The Losses and Accuracies are returned by function fit_sm given below:

def fit_sm(model=None, optimizer=None, scheduler=None, epochs=None,
           trainloader=None, validloader=None,
           criterion=None, device=None,
           verbose=False):
    breaker()
    print("Training ...")
    breaker()

    # bestLoss = {"train" : np.inf, "valid" : np.inf}
    Losses = []
    Accuracies = []

    DLS = {"train": trainloader, "valid": validloader}

    start_time = time()
    for e in range(epochs):
        epochLoss = {"train": 0, "valid": 0}
        epochAccs = {"train": 0, "valid": 0}

        for phase in ["train", "valid"]:
            if phase == "train":
                model.train()
            else:
                model.eval()

            lossPerPass = []
            accuracy = []

            for X, y in DLS[phase]:
                X, y = X.to(device), y.to(device).view(-1)

                optimizer.zero_grad()
                
                with torch.set_grad_enabled(phase == "train"):
                    output= model(X)

                    loss = criterion(output.squeeze(), y)

                     if phase == "train":
                        loss.backward()
                        optimizer.step()
                lossPerPass.append(loss.item()/y.shape[0])
                accuracy.append(accuracy_score(torch.argmax(torch.exp(output.detach().cpu()), dim=1), y.cpu()))
                
            epochLoss[phase] = np.mean(np.array(lossPerPass))
            epochAccs[phase] = np.mean(np.array(accuracy))
            # Epoch Checkpoint // All or Best
        Losses.append(epochLoss)
        Accuracies.append(epochAccs)
        torch.save(model.state_dict(), "G:/Python_On_All_Dataset/emodb/SHORTCODE/transfer_learning/model_checkpoint_spec/Epoch_{}.pt".format(e+1))
        if scheduler:  # or use, if scheduler_1 or scheduler_2: // Use correct call method
              scheduler.step(epochLoss["valid"])
        # #     # scheduler.step()
         

        if verbose:
            print("Epoch : {} | Train Loss : {:.5f} | Valid Loss : {:.5f} \
| Train Accuracy : {:.5f} | Valid Accuracy : {:.5f}".format(e + 1, epochLoss["train"], epochLoss["valid"],
                                                            epochAccs["train"],
                                                            epochAccs["valid"]))

    breaker()
    print("Time Taken [{} Epochs] : {:.2f} minutes".format(epochs, (time() - start_time) / 60))
    breaker()
    print("Training Complete")
    breaker()

    return Losses, Accuracies

Getting error in line

loss = criterion(output.squeeze(), y)

As one solution from forum tried output.squeeze(), but still its giving same error , can any one spot the error. I know its some shape issue , but after so many debugging I cm here.
Regards

Could you post the shapes of output (without the squeeze) as well as y and explain the dimensions and use case a bit?

Sir I am not getting how to find the shapes of output and y ?
I have tried this

`with torch.set_grad_enabled(phase == "train"):
                    output= model(X)
                    loss = criterion(output, y)
                    print(output.shape)
                    print(y.shape)

But its not working :frowning:
the input shape is (300,40,3).
When I tried this the model is working though

I =torch.randn(30,1,300,40,3)
model=Model3D(7)
O=model(I)

pleas guide

Move the print statements before passing the tensors to the criterion.
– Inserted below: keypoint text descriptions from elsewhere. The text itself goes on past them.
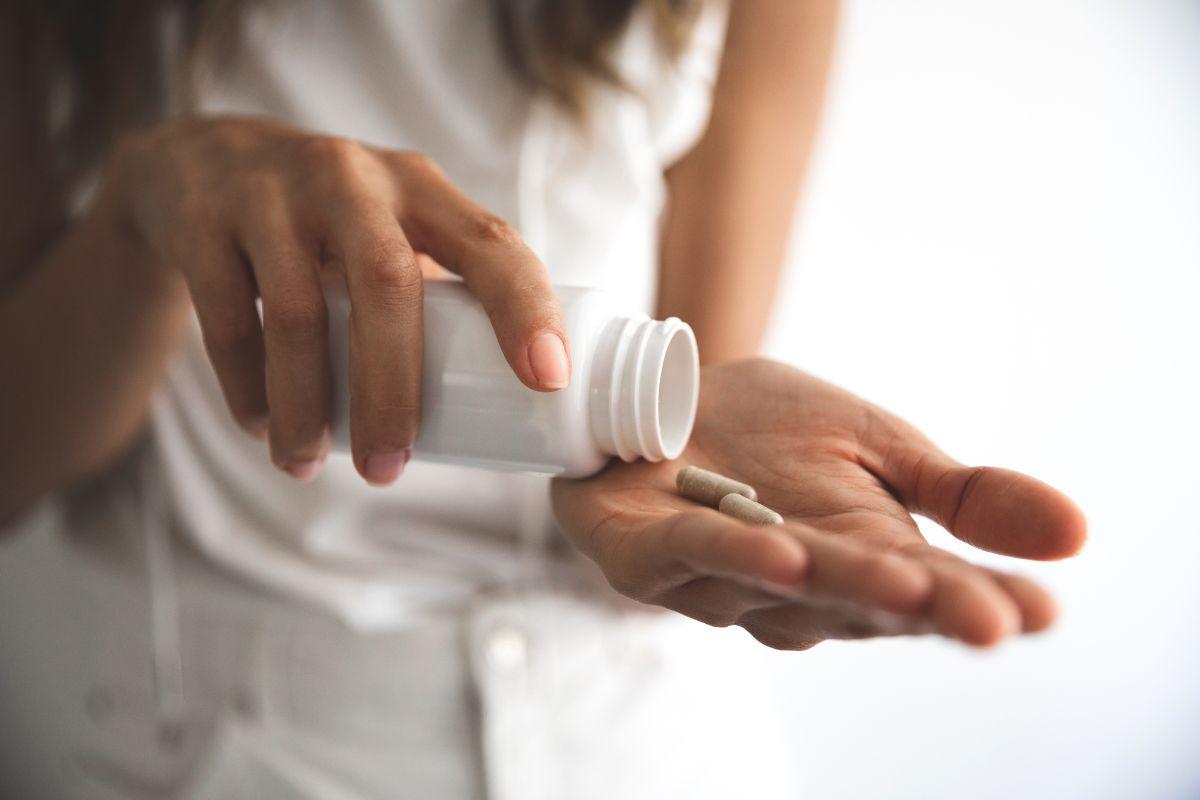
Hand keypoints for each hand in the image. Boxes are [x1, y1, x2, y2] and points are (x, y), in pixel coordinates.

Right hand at [96, 116, 569, 483]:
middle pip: (388, 285)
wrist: (202, 161)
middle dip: (393, 391)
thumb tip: (504, 409)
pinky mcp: (203, 220)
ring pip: (298, 314)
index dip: (527, 309)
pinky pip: (229, 319)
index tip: (547, 381)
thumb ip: (439, 289)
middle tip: (388, 470)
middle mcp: (353, 178)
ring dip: (308, 406)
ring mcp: (273, 193)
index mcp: (421, 188)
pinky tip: (262, 428)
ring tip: (310, 464)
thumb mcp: (393, 226)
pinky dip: (247, 387)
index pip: (492, 243)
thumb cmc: (332, 220)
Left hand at [552, 359, 1086, 648]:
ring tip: (899, 579)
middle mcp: (793, 588)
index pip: (928, 594)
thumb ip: (960, 494)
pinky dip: (735, 554)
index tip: (1040, 611)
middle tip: (989, 616)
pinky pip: (691, 556)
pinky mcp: (644, 556)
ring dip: (837, 584)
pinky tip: (783, 550)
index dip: (979, 605)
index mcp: (858, 563)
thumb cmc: (770, 431)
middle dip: (922, 608)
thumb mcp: (880, 446)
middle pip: (863, 603)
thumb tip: (1076, 531)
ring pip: (782, 588)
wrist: (665, 393)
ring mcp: (716, 579)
Otherwise you’ll hit the error before the prints are executed.

Ok sir got it @ptrblck
so the output shape its showing …torch.Size([30, 315, 7])
and y shape is …torch.Size([30])

sir 30 is my batch size and 7 is the number of classes here.

I assume you are working on a multi-class classification use case based on the target shape.
If that’s the case, then the model output should have the shape [batch_size=30, nb_classes=7].
I don’t know where the 315 is coming from, but you might need to “remove” it. E.g. if it’s a temporal dimension, you could either use the last time step by simply indexing it in dim1 or you could also reduce this dimension via e.g. torch.mean etc.